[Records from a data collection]
━━━

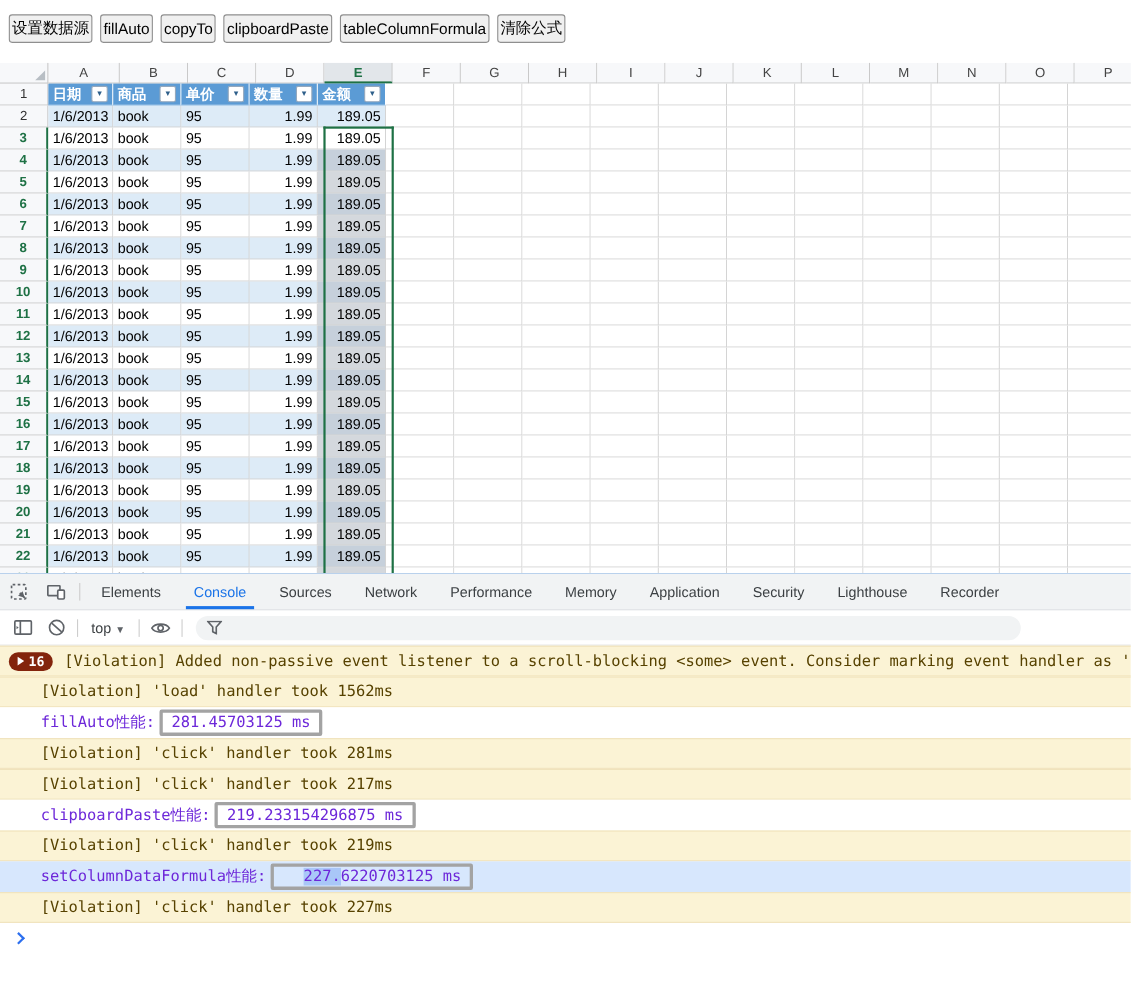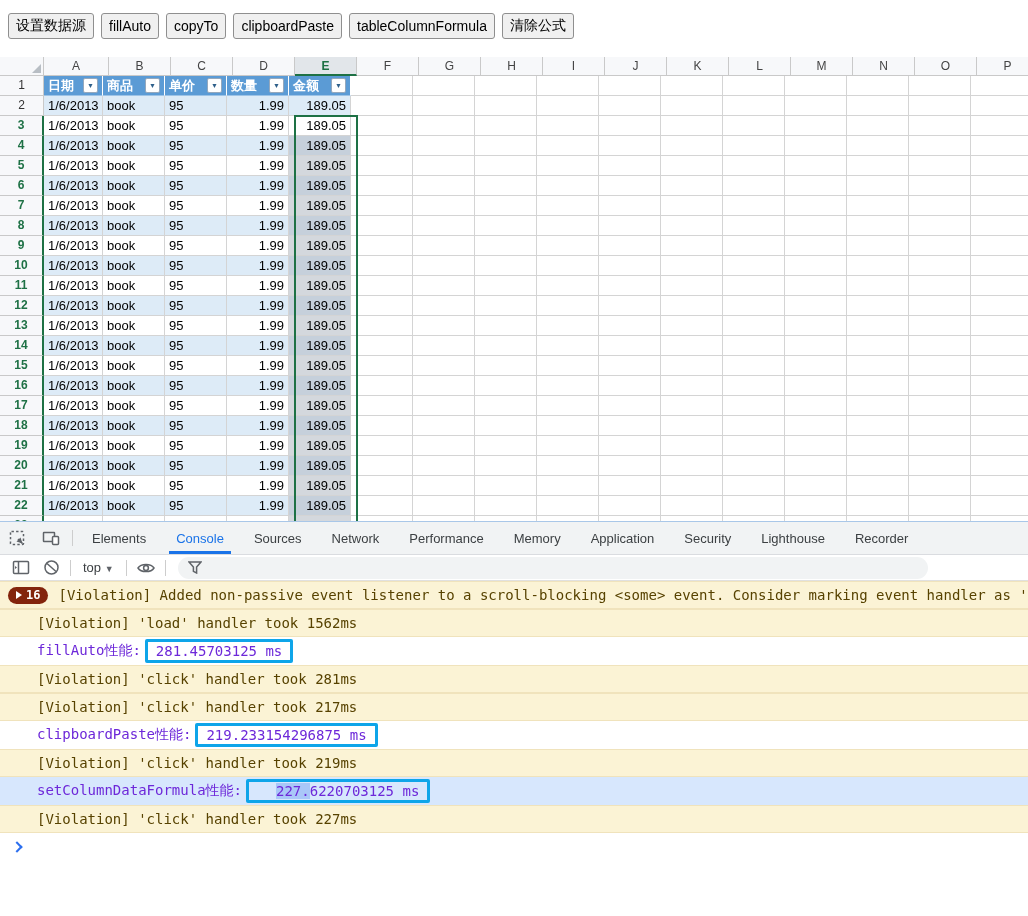"设置数据源" .app-toolbar button { padding: 0 7px -> 0 2px }
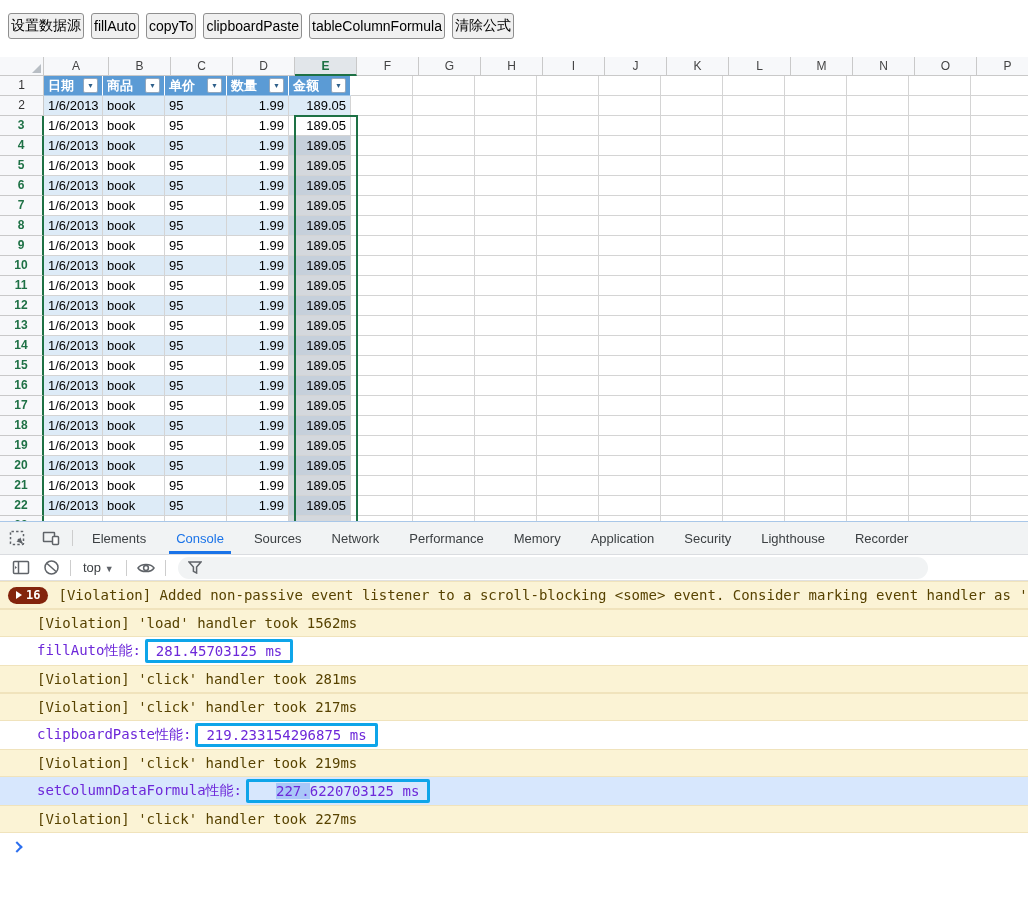"top ▼" .dt-toolbar { height: 26px -> 32px }
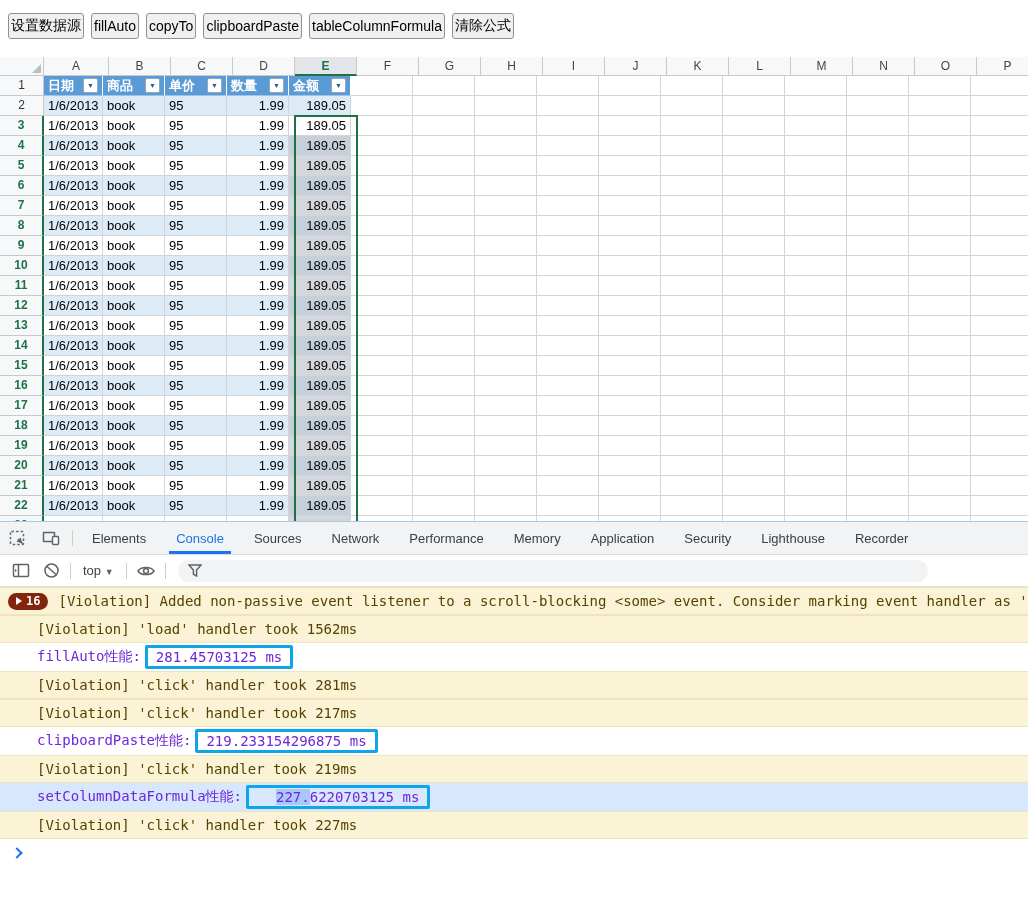"281.45703125 ms" .red-box { border: 3px solid #0ea5e9 -> 3px solid #a3a3a3 }
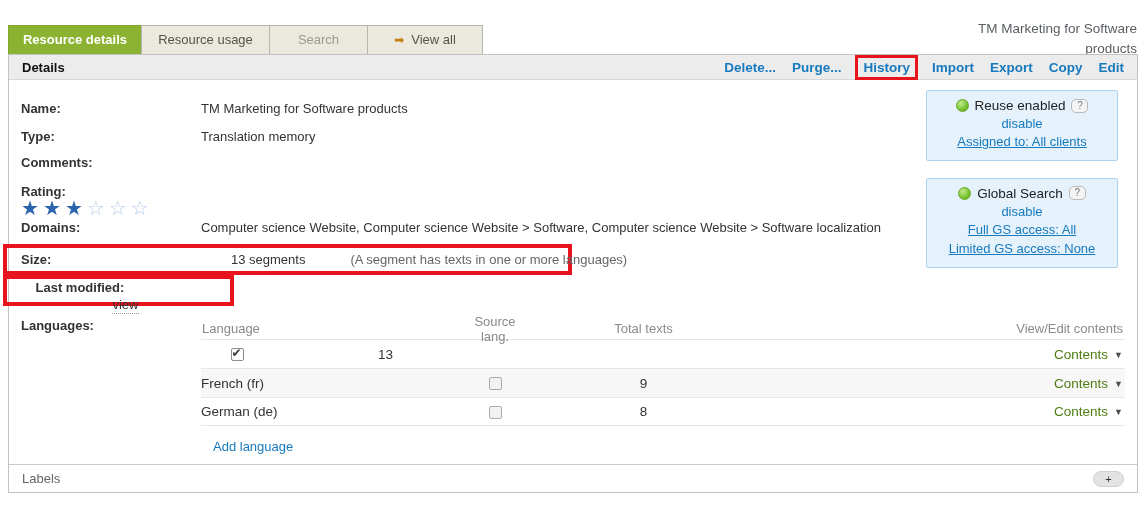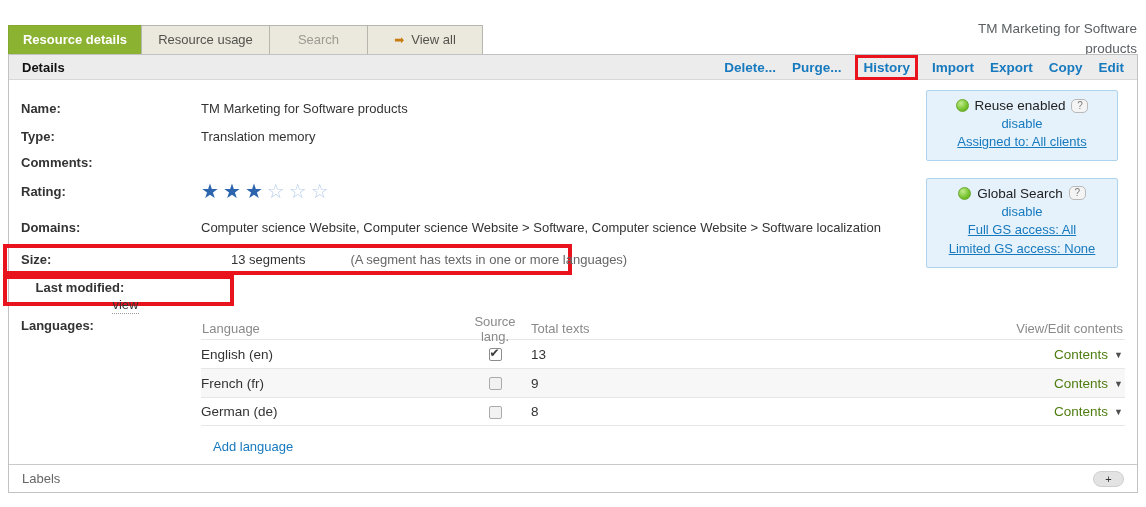"Rating:" .r-rating { flex-direction: none -> column }
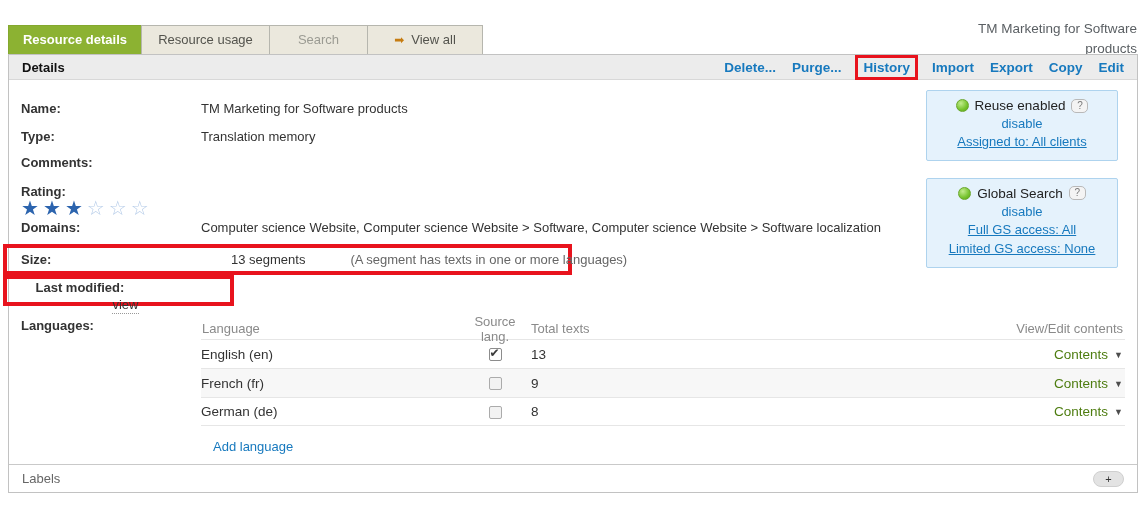"Total texts" .c-total { text-align: none -> center }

━━━

### YOUR GOAL
None of the pictures should be copied, but every record above must be returned exactly.

### ANSWER SPACE
"设置数据源" .app-toolbar button { padding: 0 7px -> 0 2px }
"top ▼" .dt-toolbar { height: 26px -> 32px }
"281.45703125 ms" .red-box { border: 3px solid #0ea5e9 -> 3px solid #a3a3a3 }
"Rating:" .r-rating { flex-direction: none -> column }
"Total texts" .c-total { text-align: none -> center }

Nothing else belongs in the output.